Os estudos mostram que, em adultos, ele pode trazer um benefício pequeno, mas consistente, principalmente para a memória, enquanto outros efeitos cognitivos variam mais entre as pessoas.


Além disso, manter o hábito de consumir um café da manhã equilibrado costuma estar associado a uma rotina mais organizada de sono, alimentação e autocuidado, o que também repercute no humor:


“Pular o café da manhã e não repor as energias com uma alimentação equilibrada ao despertar pode levar a uma dificuldade de foco, lentidão mental e certa irritabilidade em lidar com os desafios do dia a dia”, afirma.

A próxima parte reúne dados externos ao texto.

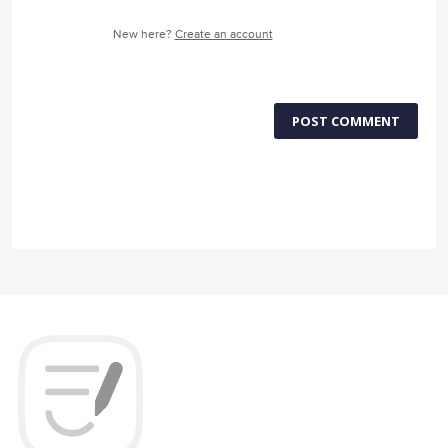
New here?
Create an account
POST COMMENT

Os nutrientes mais associados à melhora da saúde mental e da resposta ao estresse


Os nutrientes mais citados na literatura como associados à melhora da saúde mental e da resposta ao estresse são:


  • ômega-3: encontrado principalmente em peixes gordurosos e frutos do mar, mas também nas nozes, chia e linhaça.

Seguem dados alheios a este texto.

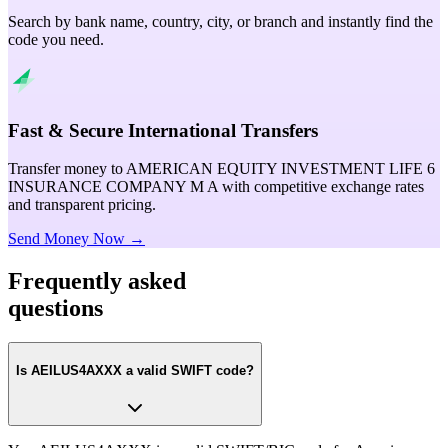
Search by bank name, country, city, or branch and instantly find the
code you need.
Fast & Secure International Transfers
Transfer money to AMERICAN EQUITY INVESTMENT LIFE 6
INSURANCE COMPANY M A with competitive exchange rates
and transparent pricing.
Send Money Now →
Frequently asked
questions
Is AEILUS4AXXX a valid SWIFT code?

  • folato (vitamina B9), que está presente naturalmente em diversos alimentos, principalmente os de origem vegetal, como espinafre, couve, brócolis, aspargos e alface. O nutriente está presente também em leguminosas e em frutas, como laranja, abacate, banana, mamão e morango. Ele também é adquirido em alimentos como fígado, ovos, sementes (girassol) e amendoim

  • outras vitaminas do complexo B

  • vitamina D: a principal fonte ainda é a exposição ao sol, mas alguns alimentos ajudam bastante, como peixes gordurosos (salmão, sardinha, atum e cavala), ovos (principalmente a gema), leite e derivados, fígado, manteiga e óleo de fígado de bacalhau.

  • magnésio: também encontrado em verduras, especialmente os verdes escuros, oleaginosas e sementes, grãos integrais, leguminosas, chocolate amargo (quanto mais cacau, melhor), banana, abacate, leite e derivados.


Mas Ribas Filho destaca que o maior benefício costuma aparecer não por um nutriente isolado, e sim dentro de um padrão alimentar saudável, rico em alimentos in natura ou minimamente processados. Em resumo, o cérebro responde melhor a uma alimentação de boa qualidade como um todo do que a soluções pontuais.